While scanning for known CSAM does not require AI/ML, detecting nearly every one of the other types of content would require powerful ML inference that can operate on your private data. (Consider, for example, what is involved in detecting novel CSAM content.) Plans to detect audio or textual “grooming behavior” and hate speech will require even more powerful capabilities: not just speech-to-text capabilities, but also some ability to truly understand the topic of human conversations without false positives. It is hard to believe that politicians even understand what they’re asking for. And yet some of them are asking for it, in a few cases very eagerly.

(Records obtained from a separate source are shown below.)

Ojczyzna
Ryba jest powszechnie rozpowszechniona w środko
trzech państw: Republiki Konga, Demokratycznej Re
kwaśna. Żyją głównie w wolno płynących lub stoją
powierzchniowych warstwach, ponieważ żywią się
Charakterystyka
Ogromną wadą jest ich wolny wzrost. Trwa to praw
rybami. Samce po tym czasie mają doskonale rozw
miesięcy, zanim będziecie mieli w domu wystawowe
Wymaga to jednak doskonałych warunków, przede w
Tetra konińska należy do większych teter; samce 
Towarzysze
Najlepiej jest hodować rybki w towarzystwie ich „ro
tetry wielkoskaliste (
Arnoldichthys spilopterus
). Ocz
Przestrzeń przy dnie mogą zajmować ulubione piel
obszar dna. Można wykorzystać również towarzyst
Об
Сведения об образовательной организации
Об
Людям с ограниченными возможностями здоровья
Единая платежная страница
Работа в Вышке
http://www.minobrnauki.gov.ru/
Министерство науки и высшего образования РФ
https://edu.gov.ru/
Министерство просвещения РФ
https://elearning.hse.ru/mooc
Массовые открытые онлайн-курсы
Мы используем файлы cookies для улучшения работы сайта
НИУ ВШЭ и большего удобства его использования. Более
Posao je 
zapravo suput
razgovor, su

These proposals haven’t been implemented yet. But to some degree this is because ML systems that securely process private data are very challenging to build, and technical platforms have been resistant to building them. Now I invite you to imagine a world where we voluntarily go ahead and build general-purpose agents that are capable of all of these tasks and more. You might do everything in your technical power to keep them under the user’s control, but can you guarantee that they will remain that way?

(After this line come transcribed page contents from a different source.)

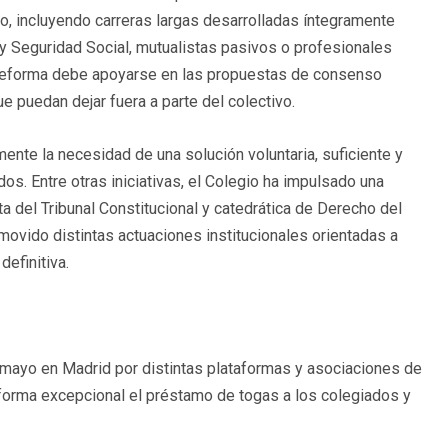
vo, incluyendo carreras largas desarrolladas íntegramente
d y Seguridad Social, mutualistas pasivos o profesionales
a reforma debe apoyarse en las propuestas de consenso
e puedan dejar fuera a parte del colectivo.
ente la necesidad de una solución voluntaria, suficiente y
os. Entre otras iniciativas, el Colegio ha impulsado una
a del Tribunal Constitucional y catedrática de Derecho del
omovido distintas actuaciones institucionales orientadas a
definitiva.
mayo en Madrid por distintas plataformas y asociaciones de
 forma excepcional el préstamo de togas a los colegiados y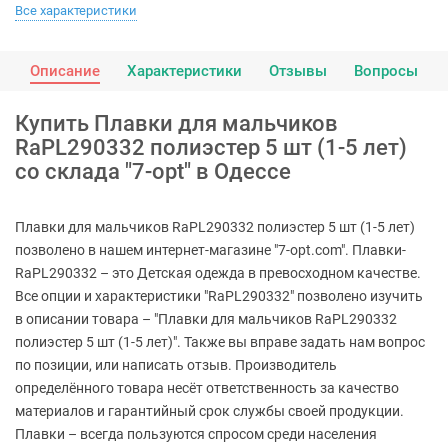
Все характеристики
Описание
Характеристики
Отзывы
Вопросы
Купить Плавки для мальчиков
RaPL290332 полиэстер 5 шт (1-5 лет)
со склада "7-opt" в Одессе
Плавки для мальчиков RaPL290332 полиэстер 5 шт (1-5 лет)
позволено в нашем интернет-магазине "7-opt.com". Плавки-
RaPL290332 – это Детская одежда в превосходном качестве.
Все опции и характеристики "RaPL290332" позволено изучить
в описании товара – "Плавки для мальчиков RaPL290332
полиэстер 5 шт (1-5 лет)". Также вы вправе задать нам вопрос
по позиции, или написать отзыв. Производитель
определённого товара несёт ответственность за качество
материалов и гарантийный срок службы своей продукции.
Плавки – всегда пользуются спросом среди населения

Or put differently: would you even blame governments for demanding access to a resource like this? And how would you stop them? After all, think about how much time and money a law enforcement agency could save by asking your agent sophisticated questions about your behavior and data, questions like: “does this user have any potential CSAM,” or “have they written anything that could potentially be hate speech in their private notes,” or “do you think maybe they’re cheating on their taxes?” You might even convince yourself that these questions are “privacy preserving,” since no human police officer would ever rummage through your papers, and law enforcement would only learn the answer if you were (probably) doing something illegal.

This future worries me because it doesn’t really matter what technical choices we make around privacy. It does not matter if your model is running locally, or if it uses trusted cloud hardware — once a sufficiently-powerful general-purpose agent has been deployed on your phone, the only question that remains is who is given access to talk to it. Will it be only you? Or will we prioritize the government’s interest in monitoring its citizens over various fuddy-duddy notions of individual privacy.

And while I’d like to hope that we, as a society, will make the right political choice in this instance, frankly I’m just not that confident.

Notes:

  1. (A quick note: some will suggest that Apple should use fully-homomorphic encryption [FHE] for this calculation, so the private data can remain encrypted. This is theoretically possible, but unlikely to be practical. The best FHE schemes we have today really only work for evaluating very tiny ML models, of the sort that would be practical to run on a weak client device. While schemes will get better and hardware will too, I suspect this barrier will exist for a long time to come.)